** Data provided follows **
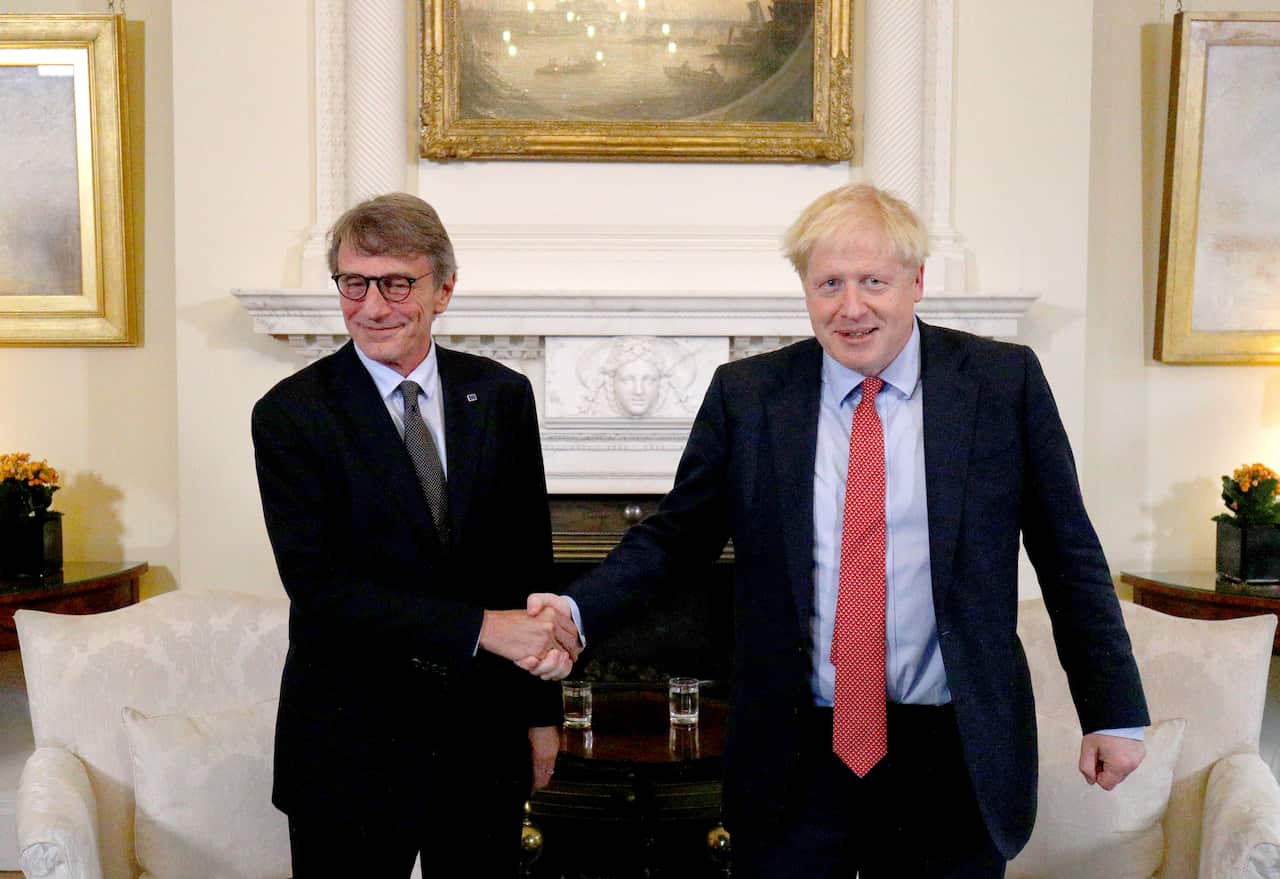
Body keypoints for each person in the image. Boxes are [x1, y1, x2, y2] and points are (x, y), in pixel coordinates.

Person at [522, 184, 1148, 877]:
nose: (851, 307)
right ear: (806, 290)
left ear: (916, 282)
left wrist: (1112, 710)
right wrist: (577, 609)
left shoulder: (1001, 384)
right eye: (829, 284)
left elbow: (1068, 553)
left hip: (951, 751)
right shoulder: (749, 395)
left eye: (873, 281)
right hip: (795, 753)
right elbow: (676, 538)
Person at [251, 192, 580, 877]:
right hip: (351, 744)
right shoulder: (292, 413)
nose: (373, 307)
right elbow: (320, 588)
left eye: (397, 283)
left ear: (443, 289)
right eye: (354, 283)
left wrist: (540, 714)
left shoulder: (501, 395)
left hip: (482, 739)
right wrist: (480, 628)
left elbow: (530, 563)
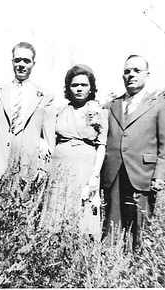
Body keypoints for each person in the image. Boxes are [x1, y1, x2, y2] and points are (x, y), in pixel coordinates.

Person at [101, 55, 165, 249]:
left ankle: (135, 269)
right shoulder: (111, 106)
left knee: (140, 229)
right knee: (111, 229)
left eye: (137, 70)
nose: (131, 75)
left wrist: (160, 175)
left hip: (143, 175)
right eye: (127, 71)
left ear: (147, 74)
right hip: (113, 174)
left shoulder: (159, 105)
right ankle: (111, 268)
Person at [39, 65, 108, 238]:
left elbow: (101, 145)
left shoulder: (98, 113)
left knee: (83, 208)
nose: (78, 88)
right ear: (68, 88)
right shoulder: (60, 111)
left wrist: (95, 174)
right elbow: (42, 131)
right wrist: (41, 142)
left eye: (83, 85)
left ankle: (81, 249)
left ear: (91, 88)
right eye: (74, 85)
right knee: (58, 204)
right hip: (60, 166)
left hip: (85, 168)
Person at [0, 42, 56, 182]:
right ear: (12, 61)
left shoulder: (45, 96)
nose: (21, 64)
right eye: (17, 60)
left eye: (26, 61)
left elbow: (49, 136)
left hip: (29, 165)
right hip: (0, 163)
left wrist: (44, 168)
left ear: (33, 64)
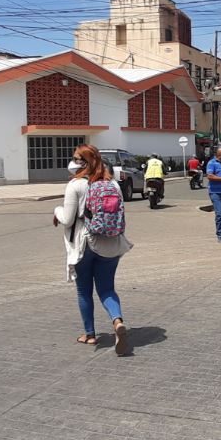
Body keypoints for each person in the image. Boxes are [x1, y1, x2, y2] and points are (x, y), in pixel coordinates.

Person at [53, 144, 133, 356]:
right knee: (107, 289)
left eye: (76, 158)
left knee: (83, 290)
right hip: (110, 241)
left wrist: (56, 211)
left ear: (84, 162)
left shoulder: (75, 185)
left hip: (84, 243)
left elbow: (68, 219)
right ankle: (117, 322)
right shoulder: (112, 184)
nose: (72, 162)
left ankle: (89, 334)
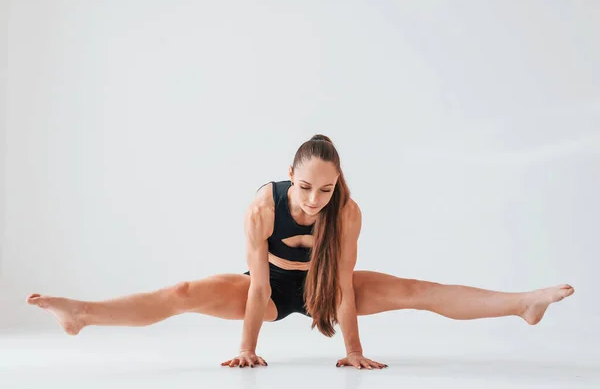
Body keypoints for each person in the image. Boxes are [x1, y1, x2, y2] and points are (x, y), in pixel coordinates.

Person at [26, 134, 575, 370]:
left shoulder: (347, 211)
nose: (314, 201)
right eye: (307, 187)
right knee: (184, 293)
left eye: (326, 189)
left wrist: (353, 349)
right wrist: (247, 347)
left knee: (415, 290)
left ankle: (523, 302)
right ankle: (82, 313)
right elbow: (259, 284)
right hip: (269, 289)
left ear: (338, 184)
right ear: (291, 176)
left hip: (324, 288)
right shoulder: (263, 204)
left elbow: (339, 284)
** End of Data provided **
■ Work to complete: Leave out the pictures and copy every record above exactly.

■ Task solution:
Body keypoints for each person in the image. Boxes are [x1, y1, x2, y2] and points are (x, y), in pixel coordinates.

Person at [522, 184, 1148, 877]:
nose: (851, 307)
right ear: (806, 290)
left ear: (916, 282)
left wrist: (1112, 710)
right wrist: (577, 609)
left shoulder: (1001, 384)
right eye: (829, 284)
left elbow: (1068, 553)
left hip: (951, 751)
right shoulder: (749, 395)
left eye: (873, 281)
right hip: (795, 753)
right elbow: (676, 538)
Person at [251, 192, 580, 877]:
right hip: (351, 744)
right shoulder: (292, 413)
nose: (373, 307)
right elbow: (320, 588)
left eye: (397, 283)
left ear: (443, 289)
right eye: (354, 283)
left wrist: (540, 714)
left shoulder: (501, 395)
left hip: (482, 739)
right wrist: (480, 628)
left elbow: (530, 563)
Body keypoints for each person in the image. Boxes are [x1, y1, x2, y2] and points are (x, y), in pixel coordinates.

Person at [101, 55, 165, 249]:
left ankle: (135, 269)
right shoulder: (111, 106)
left knee: (140, 229)
right knee: (111, 229)
left eye: (137, 70)
nose: (131, 75)
left wrist: (160, 175)
left hip: (143, 175)
right eye: (127, 71)
left ear: (147, 74)
right hip: (113, 174)
left shoulder: (159, 105)
right ankle: (111, 268)
Person at [39, 65, 108, 238]:
left elbow: (101, 145)
left shoulder: (98, 113)
left knee: (83, 208)
nose: (78, 88)
right ear: (68, 88)
right shoulder: (60, 111)
left wrist: (95, 174)
right elbow: (42, 131)
right wrist: (41, 142)
left eye: (83, 85)
left ankle: (81, 249)
left ear: (91, 88)
right eye: (74, 85)
right knee: (58, 204)
right hip: (60, 166)
left hip: (85, 168)
Person at [0, 42, 56, 182]:
right ear: (12, 61)
left shoulder: (45, 96)
nose: (21, 64)
right eye: (17, 60)
left eye: (26, 61)
left elbow: (49, 136)
left hip: (29, 165)
right hip: (0, 163)
left wrist: (44, 168)
left ear: (33, 64)
Body keypoints for each person in the image. Boxes are [x1, y1, x2, y2] and points are (x, y), in pixel coordinates.

Person at [53, 144, 133, 356]:
right knee: (107, 289)
left eye: (76, 158)
left knee: (83, 290)
right hip: (110, 241)
left wrist: (56, 211)
left ear: (84, 162)
left shoulder: (75, 185)
left hip: (84, 243)
left elbow: (68, 219)
right ankle: (117, 322)
right shoulder: (112, 184)
nose: (72, 162)
left ankle: (89, 334)
Body keypoints for each person in the image. Boxes are [x1, y1, x2, y2] and points are (x, y), in pixel coordinates.

Person at [26, 134, 575, 370]:
left shoulder: (347, 211)
nose: (314, 201)
right eye: (307, 187)
right knee: (184, 293)
left eye: (326, 189)
left wrist: (353, 349)
right wrist: (247, 347)
left knee: (415, 290)
left ankle: (523, 302)
right ankle: (82, 313)
right elbow: (259, 284)
right hip: (269, 289)
left ear: (338, 184)
right ear: (291, 176)
left hip: (324, 288)
right shoulder: (263, 204)
left elbow: (339, 284)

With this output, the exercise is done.